Friday, 15 Nov 2024

WHO hopes pandemic will end in under 2 years

GENEVA • The World Health Organisation (WHO) says it hopes the planet will be rid of the coronavirus pandemic in less than two years – faster than it took for the Spanish flu.

“We hope to finish this pandemic before less than two years,” WHO director-general Tedros Adhanom Ghebreyesus told reporters on Friday in Geneva, hours before the global death toll from Covid-19 topped 800,000.

Dr Tedros insisted that it should be possible for the world to tame the coronavirus faster than it took for it to bring the deadly 1918 pandemic under control.

Compared with back then, the world today is at a disadvantage due to its “globalisation, closeness, connectedness”, which has allowed the virus to spread around the globe at lightning speed, Dr Tedros acknowledged, but added that the world now also has the advantage of far better technology.

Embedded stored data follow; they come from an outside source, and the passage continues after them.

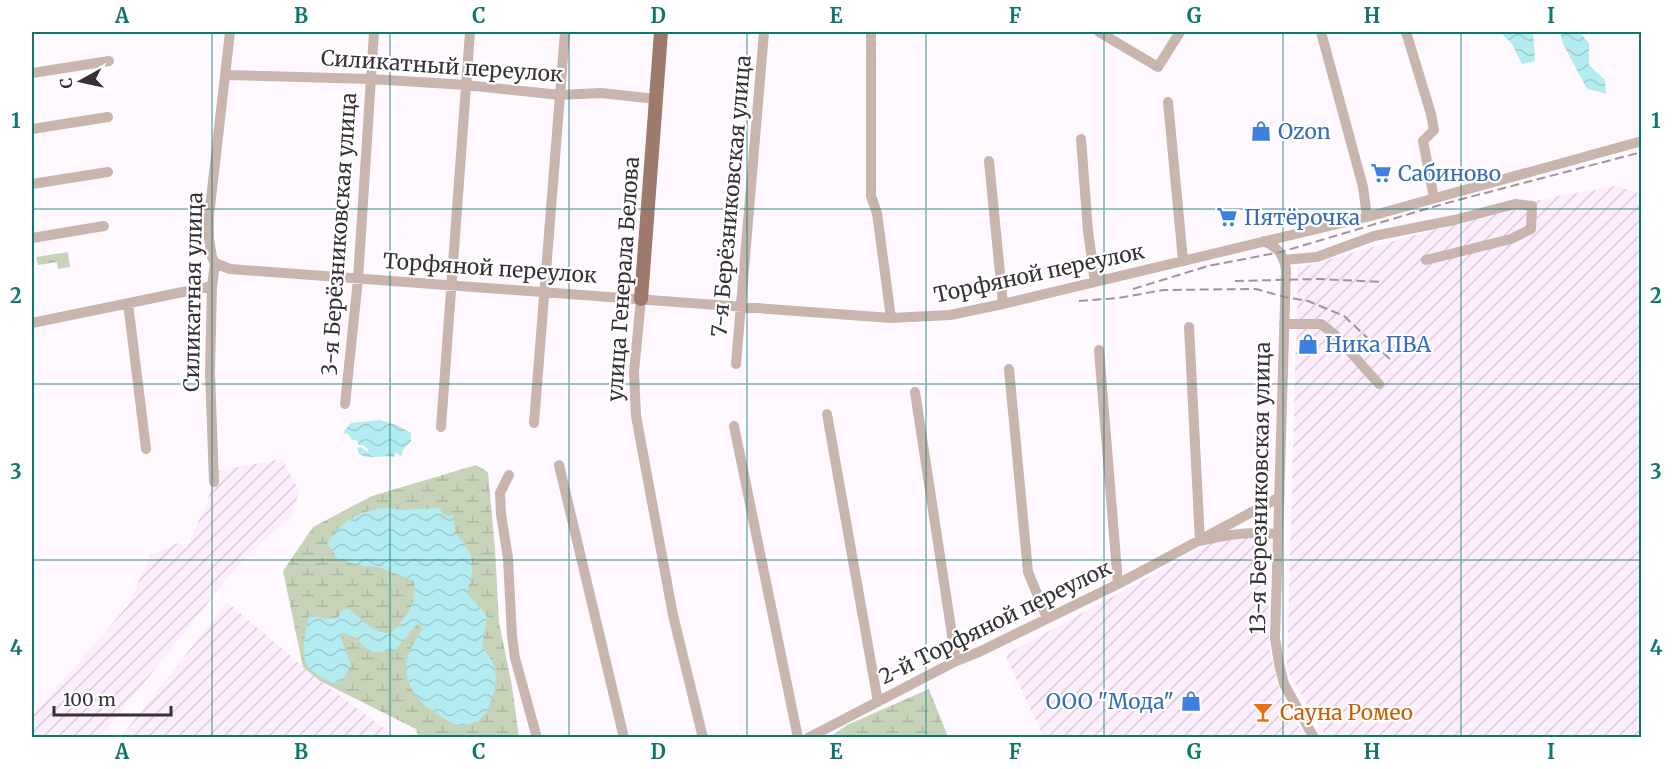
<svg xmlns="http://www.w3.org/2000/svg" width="1673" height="769" font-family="Merriweather,serif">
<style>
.industrial{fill:url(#industrial-furrows)}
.wetland{fill:url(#wetland-marsh)}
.park{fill:url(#park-crowns)}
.water{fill:url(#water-waves)}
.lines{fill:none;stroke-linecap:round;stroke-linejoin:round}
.minor{stroke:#c9b5ad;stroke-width:10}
.major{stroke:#9d7a6b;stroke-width:14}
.rail{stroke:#9c969c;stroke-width:2;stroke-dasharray:9 4.5;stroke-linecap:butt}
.grid{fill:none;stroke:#0f766e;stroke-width:1.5;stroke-opacity:0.55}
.labels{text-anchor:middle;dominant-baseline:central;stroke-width:4.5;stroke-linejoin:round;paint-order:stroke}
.street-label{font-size:21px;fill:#373137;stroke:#fff}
.shop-label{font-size:21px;fill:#366cbe;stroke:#fff;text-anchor:start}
.food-label{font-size:21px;fill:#c56008;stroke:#fff;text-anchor:start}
.neatline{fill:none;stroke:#0f766e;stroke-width:2}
.grid-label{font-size:20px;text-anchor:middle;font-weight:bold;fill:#0f766e}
</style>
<defs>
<pattern id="industrial-furrows" width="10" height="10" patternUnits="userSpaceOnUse" patternTransform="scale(1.5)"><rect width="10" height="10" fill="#fdedfd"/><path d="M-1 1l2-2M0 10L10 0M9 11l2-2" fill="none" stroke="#d9ccd9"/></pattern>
<pattern id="wetland-marsh" width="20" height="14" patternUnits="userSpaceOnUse" patternTransform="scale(1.5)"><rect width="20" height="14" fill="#c7d3b9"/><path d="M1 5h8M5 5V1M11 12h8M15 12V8" fill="none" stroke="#acb6a0"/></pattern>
<pattern id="park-crowns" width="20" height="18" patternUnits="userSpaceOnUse" patternTransform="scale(1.5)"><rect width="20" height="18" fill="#c7d3b9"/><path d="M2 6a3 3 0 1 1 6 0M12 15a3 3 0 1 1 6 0" fill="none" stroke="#acb6a0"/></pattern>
<pattern id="water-waves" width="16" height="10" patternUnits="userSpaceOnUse" patternTransform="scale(1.5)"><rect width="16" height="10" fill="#b3ecf0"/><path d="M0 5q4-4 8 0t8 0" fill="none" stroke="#9bcbce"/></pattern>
</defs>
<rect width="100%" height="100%" fill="#fff9ff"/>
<!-- industrial -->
<path class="industrial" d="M 1616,186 L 1641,194 L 1641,737 L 1326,737 L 1287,670 L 1298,268 L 1547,198 Z
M 282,459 L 299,491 L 292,517 L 270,534 L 250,553 L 225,581 L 101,737 L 32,738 L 32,716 L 129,604 L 150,555 L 178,543 L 186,549 L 207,502 L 212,484 L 211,472 Z
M 1257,535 L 1267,546 L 1269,647 L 1281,697 L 1306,737 L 1044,737 L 1005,655 L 1215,541 Z
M 227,602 L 320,681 L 396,737 L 120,738 Z"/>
<!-- wetland -->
<path class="wetland" d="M 476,465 L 488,472 L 495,549 L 499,622 L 512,686 L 519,737 L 418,737 L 416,729 L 320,681 L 303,667 L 283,571 L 313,527 L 372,496 Z
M 929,689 L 948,737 L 830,737 L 847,725 Z"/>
<!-- park -->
<path class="park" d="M 68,252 L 70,267 L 58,269 L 57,262 L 38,265 L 36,257 Z"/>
<!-- water -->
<path class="water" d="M 1500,32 L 1533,32 L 1535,61 L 1522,64 L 1512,44 Z
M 1560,32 L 1579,32 L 1589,43 L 1589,65 L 1605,80 L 1606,94 L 1587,89 L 1563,44 Z
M 380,420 L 397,425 L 411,433 L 411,441 L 403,450 L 402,455 L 400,456 L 396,452 L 394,457 C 382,454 372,461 359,454 L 357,448 L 360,447 L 368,452 L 368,449 L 363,445 L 359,445 L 357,440 L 352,440 L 347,433 L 344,434 L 344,431 L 351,423 Z
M 384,508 L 403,510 L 439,508 L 445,516 L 453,515 L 455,532 L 471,554 L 472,573 L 467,593 L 487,616 L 482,646 C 486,652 492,659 494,666 C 499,680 492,706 483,717 C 478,722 468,725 461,727 C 432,714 396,691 409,653 C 412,643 419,639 422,628 L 418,623 L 394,651 L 370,652 L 355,637 L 343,633 L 341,638 L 351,666 L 343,679 L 337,684 C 294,668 302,652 309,616 L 329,619 L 338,618 L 342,610 L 349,609 C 362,620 374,634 391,633 C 407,619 417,602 414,581 L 378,567 L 363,566 L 339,560 L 327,544 C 341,521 357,512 384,508 Z"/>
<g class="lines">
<!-- minor -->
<path class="minor" d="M 871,32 L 871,196 L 877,213 L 891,318
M 1099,32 L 1158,67 L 1180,32
M 1321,32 L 1363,187 L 1367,217
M 1406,32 L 1431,114 L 1434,130 L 1423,141 L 1434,198
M 32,73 L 109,61
M 226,75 L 371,79 L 466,85 L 560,95 L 601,93 L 656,99
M 1168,102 L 1183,260
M 32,129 L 108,117
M 1081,139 L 1088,231 L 1095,282
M 989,161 L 1003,304
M 32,184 L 108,172
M 32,238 L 104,226
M 1264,241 C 1278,248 1283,254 1286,269 L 1275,638 L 1279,664 L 1284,684 L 1314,738
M 1284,260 L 1317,257 L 1374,236 L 1454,220 L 1515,204 L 1532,206 L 1531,229 L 1511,239 L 1426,260
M 215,263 L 230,269 L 891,318 L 950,315 L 1003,304 L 1367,217 L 1642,141
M 641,299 L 634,372 L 636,416 L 673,615 L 703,738
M 128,303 L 146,449
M 32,323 L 212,286
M 1284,324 L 1321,324 L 1335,335 L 1379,384
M 1189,327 L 1200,541 C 1226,535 1249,531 1277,534
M 1099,350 L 1118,584
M 736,364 L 764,32
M 1009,369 L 1028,572 L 1047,618
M 915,392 L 956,661
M 345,404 L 358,279 L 374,32
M 827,414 L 878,702
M 534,423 L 565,32
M 734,426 L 798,738
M 441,427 L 470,32
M 559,465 L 624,738
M 509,475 L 500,493 L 501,514 L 508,558 L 512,636 L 515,658 L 537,738
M 214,482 L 210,373 L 212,286 L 215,263 L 212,257 L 209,239 L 209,216 L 230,32
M 808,738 L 956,661 L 979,652 L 1118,584 L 1278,498"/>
<!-- major -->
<path class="major" d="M 641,299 L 661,32"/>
<!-- rail -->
<path class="rail" d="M 1235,281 L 1318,279 L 1383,282
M 1133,289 L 1208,266 L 1281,252 L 1443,204 L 1642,152
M 1079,301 L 1118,298 L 1164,290 L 1256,289 L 1285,297 L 1308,301 L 1344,316 L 1392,361"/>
</g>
<!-- grid -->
<path class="grid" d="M 212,32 L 212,738M 390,32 L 390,738M 569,32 L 569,738M 747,32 L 747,738M 926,32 L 926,738M 1104,32 L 1104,738M 1283,32 L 1283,738M 1461,32 L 1461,738M 32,209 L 1642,209M 32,384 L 1642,384M 32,560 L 1642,560"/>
<!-- icons -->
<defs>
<g id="shop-bare" transform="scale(1.62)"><path d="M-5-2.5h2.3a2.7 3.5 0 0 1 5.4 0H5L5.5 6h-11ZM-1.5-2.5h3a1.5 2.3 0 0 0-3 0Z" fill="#3f7fe0" stroke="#fff" stroke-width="2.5" paint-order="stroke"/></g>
<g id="supermarket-bare" transform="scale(1.62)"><path d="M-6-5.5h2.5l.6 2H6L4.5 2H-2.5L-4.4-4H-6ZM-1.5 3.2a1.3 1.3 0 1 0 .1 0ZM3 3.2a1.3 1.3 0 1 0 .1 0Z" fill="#3f7fe0" stroke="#fff" stroke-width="2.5" paint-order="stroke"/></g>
<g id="bar-bare" transform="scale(1.62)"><path d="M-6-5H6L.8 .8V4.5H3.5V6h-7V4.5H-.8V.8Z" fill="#e8710a" stroke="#fff" stroke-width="2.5" paint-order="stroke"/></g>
</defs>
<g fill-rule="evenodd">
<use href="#shop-bare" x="1261" y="131"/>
<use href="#supermarket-bare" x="1381" y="173"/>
<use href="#supermarket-bare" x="1227" y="217"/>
<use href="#shop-bare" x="1308" y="344"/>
<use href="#shop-bare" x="1191" y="701"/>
<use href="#bar-bare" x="1263" y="712"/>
</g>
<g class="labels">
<!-- street labels -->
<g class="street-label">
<text transform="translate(442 66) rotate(4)">Силикатный переулок</text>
<text transform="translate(731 196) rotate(-85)">7-я Берёзниковская улица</text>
<text transform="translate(339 234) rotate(-86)">3-я Берёзниковская улица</text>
<text transform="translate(490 268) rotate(4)">Торфяной переулок</text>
<text transform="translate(1039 273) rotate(-12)">Торфяной переулок</text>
<text transform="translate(623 279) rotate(-86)">улица Генерала Белова</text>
<text transform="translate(193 292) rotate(-89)">Силикатная улица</text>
<text transform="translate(1260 488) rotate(-89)">13-я Березниковская улица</text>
<text transform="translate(995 622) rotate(-26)">2-й Торфяной переулок</text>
</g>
<!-- shop labels -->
<g class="shop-label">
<text x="1278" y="131">Ozon</text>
<text x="1398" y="173">Сабиново</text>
<text x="1244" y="217">Пятёрочка</text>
<text x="1325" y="344">Ника ПВА</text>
<text x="1174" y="701" text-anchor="end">ООО "Мода"</text>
</g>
<!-- food labels -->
<g class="food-label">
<text x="1280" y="712">Сауна Ромео</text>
</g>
</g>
<!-- border -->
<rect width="1673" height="769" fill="none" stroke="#ffffff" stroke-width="66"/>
<!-- north arrow -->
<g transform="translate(81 81) rotate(262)" stroke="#ffffff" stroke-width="4.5" paint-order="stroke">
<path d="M0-4.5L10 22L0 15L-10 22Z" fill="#373137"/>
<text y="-9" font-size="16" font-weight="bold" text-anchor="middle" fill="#373137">С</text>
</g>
<!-- scale -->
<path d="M54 706v9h117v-9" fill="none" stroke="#373137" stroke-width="3"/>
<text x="63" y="706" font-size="18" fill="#373137" stroke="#ffffff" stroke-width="4.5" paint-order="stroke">100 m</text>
<rect x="33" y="33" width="1607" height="703" class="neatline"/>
<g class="grid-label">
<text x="122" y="23">A</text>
<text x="301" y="23">B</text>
<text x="479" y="23">C</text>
<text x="658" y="23">D</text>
<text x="836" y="23">E</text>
<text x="1015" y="23">F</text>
<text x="1194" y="23">G</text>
<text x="1372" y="23">H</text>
<text x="1551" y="23">I</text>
<text x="16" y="128">1</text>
<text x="1656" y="128">1</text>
<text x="16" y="303">2</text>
<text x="1656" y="303">2</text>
<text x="16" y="479">3</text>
<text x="1656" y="479">3</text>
<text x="16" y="655">4</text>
<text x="1656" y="655">4</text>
<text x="122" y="759">A</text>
<text x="301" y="759">B</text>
<text x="479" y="759">C</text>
<text x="658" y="759">D</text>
<text x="836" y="759">E</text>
<text x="1015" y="759">F</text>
<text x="1194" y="759">G</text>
<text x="1372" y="759">H</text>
<text x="1551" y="759">I</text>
</g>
</svg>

By “utilising the available tools to the maximum and hoping that we can have additional tools like vaccines, I think we can finish it in a shorter time than the 1918 flu”, he said.

The coronavirus pandemic has to date killed more than 800,000 people and infected more than 23 million worldwide.

But the deadliest pandemic in modern history, the Spanish flu, killed as many as 50 million victims and infected around 500 million globally between February 1918 and April 1920.

Five times more people died from the illness than there were casualties from World War I. The first victims were recorded in the United States, before it spread to Europe and then around the world.

That pandemic came in three waves, with the deadliest second wave beginning in the latter half of 1918. “It took three waves for the disease to infect most of the susceptible individuals,” WHO emergencies chief Michael Ryan told journalists.

After that, the flu virus behind the pandemic evolved into a far less deadly seasonal bug, which returned for decades.

“Very often, a pandemic virus settles into a seasonal pattern over time,” Dr Ryan said.

He warned, though, that so far, “this virus is not displaying a similar wave-like pattern”.

“Clearly, when the disease is not under control, it jumps straight back up,” he said.

In the current pandemic, Latin America and the Caribbean is now the worst-hit region, with about 255,000 Covid-19 deaths. More than half of the global fatalities have been reported in four countries – the United States, Brazil, Mexico and India.

The total number of deaths has doubled since June 6, and 100,000 have been recorded in the last 17 days alone. The global toll reached 400,000 some 147 days after the announcement of the first fatality in China, but took just 77 days to reach 800,000.

The US reported the most fatalities over the past week, with nearly 7,000 deaths, followed by Brazil, India, Mexico and Colombia.

Belgium remains the country with the greatest number of deaths per capita – 86 for every 100,000 inhabitants – followed by Peru, Spain, Britain and Italy.

India crossed three million infections yesterday, just 13 days after logging two million cases.

Yesterday, Germany recorded its highest number of new cases in over four months as the authorities boosted testing and summer travellers returned home. German cases rose by over 2,000, the most since April, according to data from the Robert Koch Institute, the German government’s monitoring agency.

But Europe’s renewed surge of coronavirus cases seems to be less deadly than the first wave. Germany yesterday reported just seven deaths linked to virus complications.